Ogni associazione ha stabilito qual è il numero di persone che può accogliere. Noi, come Comunità di Sant'Egidio, abbiamo stabilito di accoglierne duecento, tenendo presente che noi già accogliamo oltre 100 profughi, di quelli che sono arrivati ad agosto. E verranno suddivisi in tutta Italia, perché il dramma dell’Afghanistan ha suscitato l'impegno di tantissime parrocchie, associazioni, gruppi, ma anche cittadini singoli che si sono offerti volontariamente di accogliere: dando la casa, oppure mettendosi in gruppo e offrendo un po' di soldi ognuno. Il dramma dell’ Afghanistan ha suscitato all'interno della popolazione italiana un moto di generosità profonda. Questo è importante sostenerlo e i corridoi umanitari possono permettere anche questo.
C’è poi l'importante impegno di ricongiungere le famiglie divise da questo dramma. E’ anche un impegno burocratico e organizzativo per voi…
Nei nominativi che noi abbiamo, ci sono varie persone che addirittura avevano già tutti i documenti, per far venire le mogli, i mariti e i figli.
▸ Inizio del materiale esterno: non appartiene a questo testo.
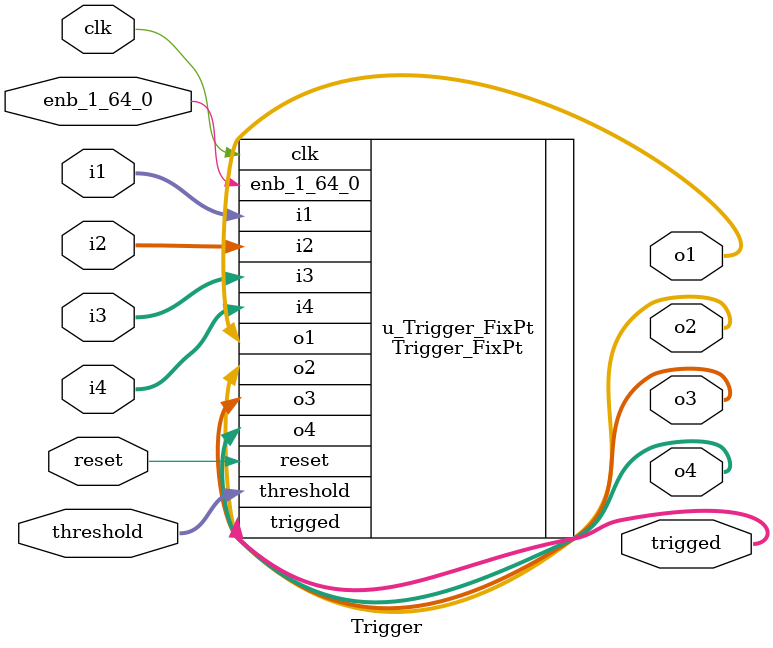
<source format=v>



`timescale 10 ns / 10 ns

module Trigger
          (clk,
           reset,
           enb_1_64_0,
           i1,
           i2,
           i3,
           i4,
           threshold,
           o1,
           o2,
           o3,
           o4,
           trigged);


  input   clk;
  input   reset;
  input   enb_1_64_0;
  input   signed [17:0] i1;  // sfix18_En17
  input   signed [17:0] i2;  // sfix18_En17
  input   signed [17:0] i3;  // sfix18_En17
  input   signed [17:0] i4;  // sfix18_En17
  input   [15:0] threshold;  // ufix16_En16
  output  signed [17:0] o1;  // sfix18_En17
  output  signed [17:0] o2;  // sfix18_En17
  output  signed [17:0] o3;  // sfix18_En17
  output  signed [17:0] o4;  // sfix18_En17
  output  [7:0] trigged;  // uint8



  // This variant subsystem was automatically generated by the Fixed-Point Tool to convert a MATLAB function block to 
  // fixed-point.The variant subsystem contains two blocks:
  // 1. Trigger is the original code from the MATLAB function block. Modify this block to update your code or resolve 
  // errors
  // 
  // 2. Trigger_FixPt is the generated fixed-point code for the MATLAB function block. Any modifications to this block 
  // will be overwritten on the next conversion.
  // 
  // The Fixed-Point Tool will select an appropriate variant based on the Model Settings. Learn more.. 


  Trigger_FixPt u_Trigger_FixPt (.clk(clk),
                                 .reset(reset),
                                 .enb_1_64_0(enb_1_64_0),
                                 .i1(i1),  // sfix18_En17
                                 .i2(i2),  // sfix18_En17
                                 .i3(i3),  // sfix18_En17
                                 .i4(i4),  // sfix18_En17
                                 .threshold(threshold),  // ufix16_En16
                                 .o1(o1),  // sfix18_En17
                                 .o2(o2),  // sfix18_En17
                                 .o3(o3),  // sfix18_En17
                                 .o4(o4),  // sfix18_En17
                                 .trigged(trigged)  // uint8
                                 );

endmodule  // Trigger


</source>
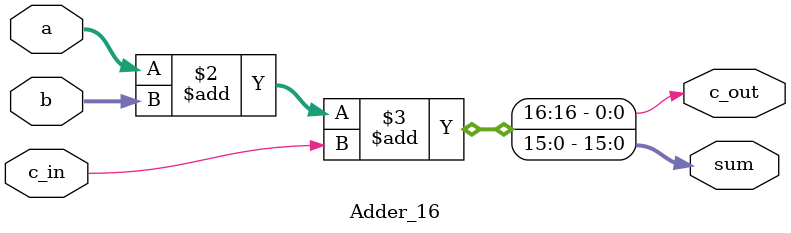
<source format=v>
module Adder_16 (  input [15:0] a,
                  input [15:0] b,
                  input c_in,
                  output reg c_out,
                  output reg [15:0] sum);

	always @ (a or b or c_in) begin
  	{c_out, sum} = a + b + c_in; 		
  end
endmodule
</source>
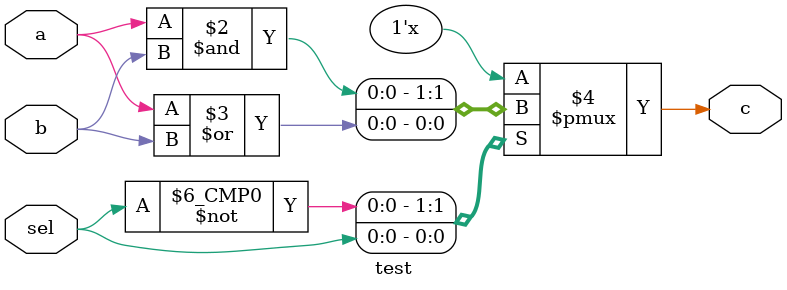
<source format=v>
module test (sel,a,b,c);
input a,b,sel;
output c;
reg c;
always @ (a or b or sel)
begin
case(sel)
1'b0: c = a & b;
1'b1: c = a | b;
default: c = 1'b0;
endcase //no warning here, warning if "ENDCASE" is in argument
end
//no warning here, warning if there is no this comment
endmodule


</source>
Quindi stiamo sostenendo queste persone che si trovano alcuni in Afghanistan, ma la maggior parte stanno in Pakistan e Iran e qui c’è già un’interlocuzione con le nostre ambasciate per favorire il rilascio dei visti. E poi ci sono famiglie per le quali vorremmo favorire i ricongiungimenti allargati: figli che sono arrivati 4-5 anni fa in Italia e si sono ben sistemati. E questa è una situazione della quale nemmeno noi eravamo tanto a conoscenza, cioè che si sono diversi afghani, bene inseriti nel territorio italiano, che giustamente vogliono salvare i loro parenti quindi ci chiedono e si offrono anche, ovviamente, di ospitarli, grazie ad un sostegno da parte nostra e chiedono ovviamente di far arrivare i loro parenti. Tra le comunità etniche che soffrono ancora di più all'interno del Paese, ci sono gli Azara che hanno subito vari genocidi. Tra coloro che arriveranno in Italia ci sarà anche questo gruppo etnico, ci sono le donne, le attiviste e ci sono anche persone che hanno collaborato con associazioni italiane che in questi 20 anni hanno aiutato e sostenuto l'Afghanistan.
Abbiamo dato dei numeri, parliamo ora anche di persone, di storie: una storia che è andata bene di questi arrivi da metà di agosto…
Per esempio, abbiamo accolto una donna, Sediqa, che è arrivata con sei figli, da sola. Il marito è stato ucciso già 4 anni, aveva un livello discreto di responsabilità all'interno di un Ministero. Ha un fratello in Italia, che è diventato italiano, e che ci ha segnalato la situazione. Così il 24 agosto sono arrivati e adesso sono ospitati a Roma, la donna con tutti i sei figli, il più piccolo ha 13 anni. Alcuni avevano anche studiato, sia le donne che gli uomini, in corsi universitari, adesso li stiamo iscrivendo per fare il riconoscimento dei titoli, e stanno studiando contemporaneamente la lingua italiana. Sono ospiti di una casa di suore, qui a Roma e si trovano molto bene. Stanno facendo il percorso di inserimento. Abbiamo anche un altro gruppo di donne, alcune giornaliste, altre che facevano parte del parlamento, tutte donne sole, che sono ospitate sempre qui a Roma, e anche loro stanno costruendo, piano piano, il loro percorso di inserimento. Certo non è semplice per nessuno, perché cambiare totalmente la propria vita, pensare ai propri cari lontani, ci sono anche degli anziani di circa 70-75 anni, trovarsi proprio in un altro mondo è qualcosa che fa soffrire. Ma d'altro canto sono persone che hanno una forte resilienza, e combattono, si applicano, vogliono continuare a costruire la loro vita.